Since it was founded in 2012 by Mehta, a former engineer in the supply chain of e-commerce giant, Instacart has evolved several times in search of a sustainable business model. Last year it shifted from making money primarily on delivery fees and subtle price markups to charging retailers a fee to operate their same-day delivery operations online. The company also recently split its shopper and driver roles to allow workers to operate more efficiently.
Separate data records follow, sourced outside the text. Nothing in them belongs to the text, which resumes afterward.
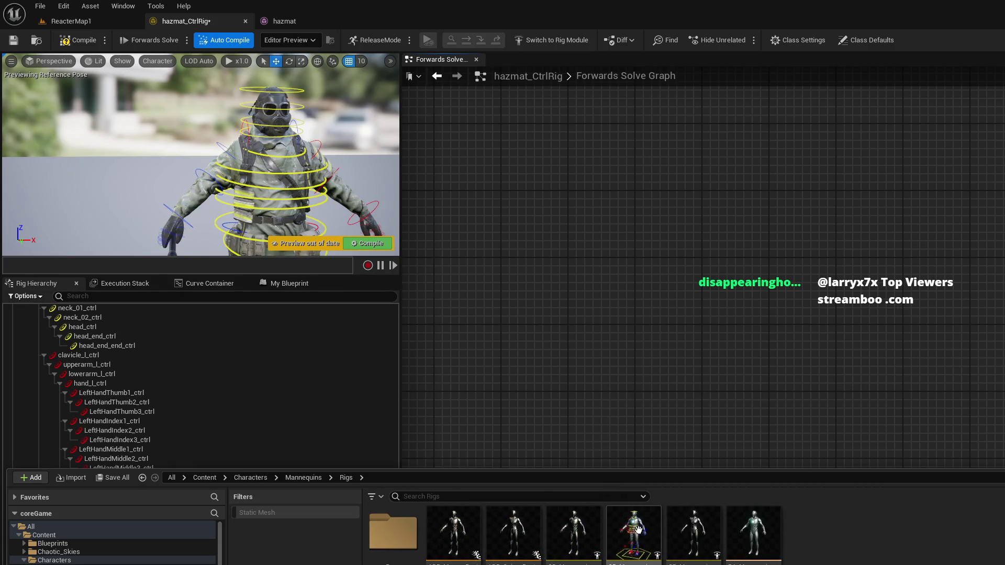
double_click(639, 530)
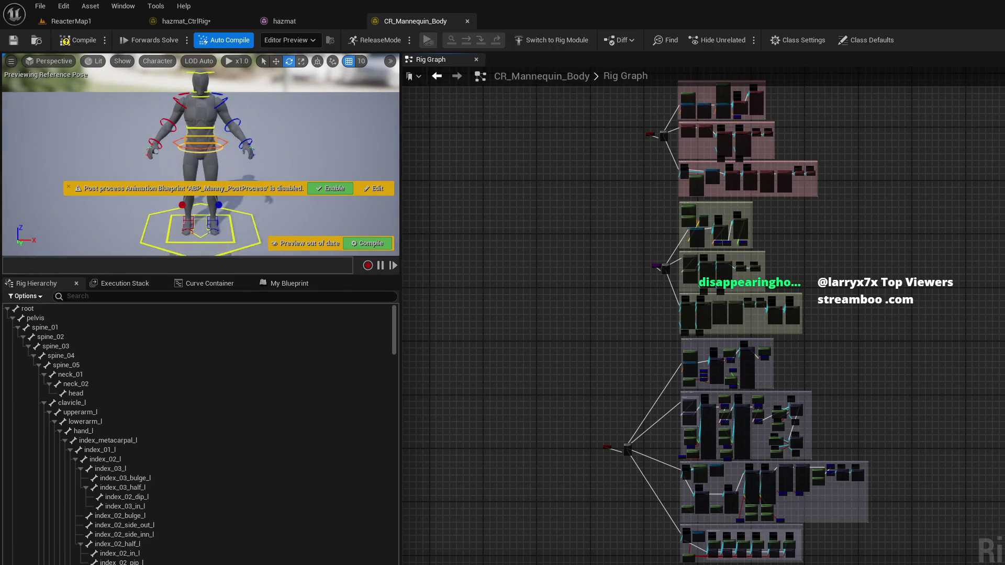
Step: Save the hazmat rig, enable the post process animation blueprint, and save CR_Mannequin_Body
key("ctrl+s")
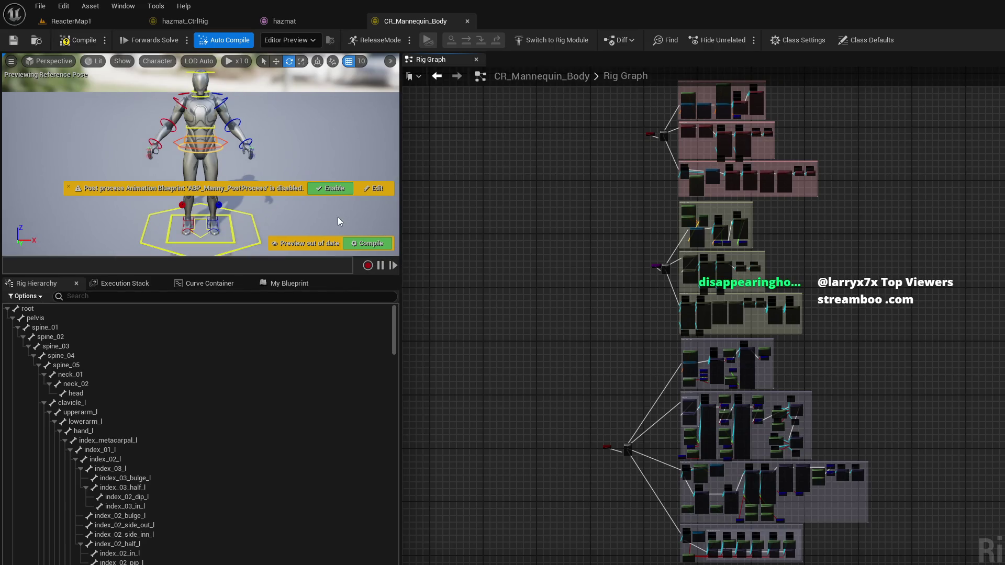
left_click(325, 187)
Contractors, also known as 1099 workers because of their tax designation, power a wave of Silicon Valley on-demand startups. Companies such as Uber Technologies and Lyft say the distinction allows workers more flexibility to schedule their own shifts and work for several competing companies, if they wish. But they have none of the protection of permanent employees, such as health insurance and minimum wage restrictions. The regulatory tide may be turning against classifying such workers as contractors. California’s labor commissioner recently ruled in favor of a driver against Uber, saying she should be classified as an employee, not a contractor. Uber said in court papers it would appeal the decision.

Mehta says the possibility of new regulatory obstacles was not behind the change at Instacart, though he is watching the battle closely. “This was primarily for the customer experience,” he says. “But we are in this awkward phase where we have millions of people working in this new economy, and the laws are not clearly defined. It would be helpful for everyone in this space for there to be clear regulation.”